TGS pretty much said it perfectly, and it's what I've tried and am still trying to do with LT's LOD system. For every 'feature,' whether it be an asteroid field in space or a chunk of planet terrain, you want a coarse approximation that can fade well into true objects when we get closer.

LT's solution is, at the moment, having size-based distance culling (so you see big stuff from further away, no popping of massive ships), distance-based imposter-swapping (visible but far objects can be swapped out with a 6-triangle textured imposter), and, finally, adaptive mesh LOD (objects that are close enough to not be imposters will still use a hierarchy of coarser-and-coarser meshes the further away they are; I optimized this math very carefully to minimize the visibility of those LOD switches).

MATERIAL SHOWN:
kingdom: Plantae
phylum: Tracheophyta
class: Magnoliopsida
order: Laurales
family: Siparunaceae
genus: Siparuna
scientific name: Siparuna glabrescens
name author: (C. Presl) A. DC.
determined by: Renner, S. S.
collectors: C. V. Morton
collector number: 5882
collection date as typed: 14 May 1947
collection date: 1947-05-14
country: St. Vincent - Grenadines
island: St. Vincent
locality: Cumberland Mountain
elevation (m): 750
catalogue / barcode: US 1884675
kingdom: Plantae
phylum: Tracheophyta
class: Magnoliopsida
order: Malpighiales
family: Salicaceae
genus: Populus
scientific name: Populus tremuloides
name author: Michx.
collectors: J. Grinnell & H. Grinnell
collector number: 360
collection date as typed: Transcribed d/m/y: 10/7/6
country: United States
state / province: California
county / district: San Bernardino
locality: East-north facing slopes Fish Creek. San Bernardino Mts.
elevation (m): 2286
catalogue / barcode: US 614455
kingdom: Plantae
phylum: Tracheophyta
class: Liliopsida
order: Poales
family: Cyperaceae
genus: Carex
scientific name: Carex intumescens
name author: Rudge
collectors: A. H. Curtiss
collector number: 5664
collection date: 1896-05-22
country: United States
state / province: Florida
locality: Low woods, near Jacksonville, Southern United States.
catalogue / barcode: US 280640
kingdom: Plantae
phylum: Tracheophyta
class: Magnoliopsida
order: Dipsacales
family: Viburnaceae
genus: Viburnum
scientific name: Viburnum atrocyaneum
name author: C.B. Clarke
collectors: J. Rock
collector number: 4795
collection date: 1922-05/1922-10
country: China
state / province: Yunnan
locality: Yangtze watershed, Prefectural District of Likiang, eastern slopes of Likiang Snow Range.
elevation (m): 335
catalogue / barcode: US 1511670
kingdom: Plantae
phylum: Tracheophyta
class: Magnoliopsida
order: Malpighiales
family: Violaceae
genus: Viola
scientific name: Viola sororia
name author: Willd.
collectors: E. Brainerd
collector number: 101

TO-DO LIST:
(a) For the passage on LT's LOD system, say whether each statement agrees with it, answering yes or no and quoting the words that decide it: (i) far objects can be swapped for a textured imposter made of six triangles; (ii) LT culls objects by distance according to their color; (iii) close objects that are not imposters always use one fixed mesh.
(b) Write a continuation of the passage on LT's LOD system, starting right after its last sentence.
The items that come after the text are separate material.

EXPECTED RESULTS:
(a)
(i) Yes: "visible but far objects can be swapped out with a 6-triangle textured imposter"
(ii) No: "size-based distance culling (so you see big stuff from further away, no popping of massive ships)"
(iii) No: "objects that are close enough to not be imposters will still use a hierarchy of coarser-and-coarser meshes the further away they are"

(b)
Perhaps the biggest remaining 'problem but not really game-breaking problem' (meaning I'd ship LT without solving it further if I'm unable to), is imposters for zones. As TGS said, Freelancer did a really nice job of distracting the player because zones had a simple but effective imposter (which replaces the need to draw *anything* in the entire zone!). I'd like something more sophisticated for LT, particularly because the nature of the objects in the field, the field density, shape of the field, etc. can all be arbitrary, so I'd need an algorithm capable of building the kind of imposters that Freelancer had (preferably higher-quality). My work in this area has thus far been fruitless...but there's always hope :ghost:

PS ~ The rest of the video was really inspiring..can't wait to play this game!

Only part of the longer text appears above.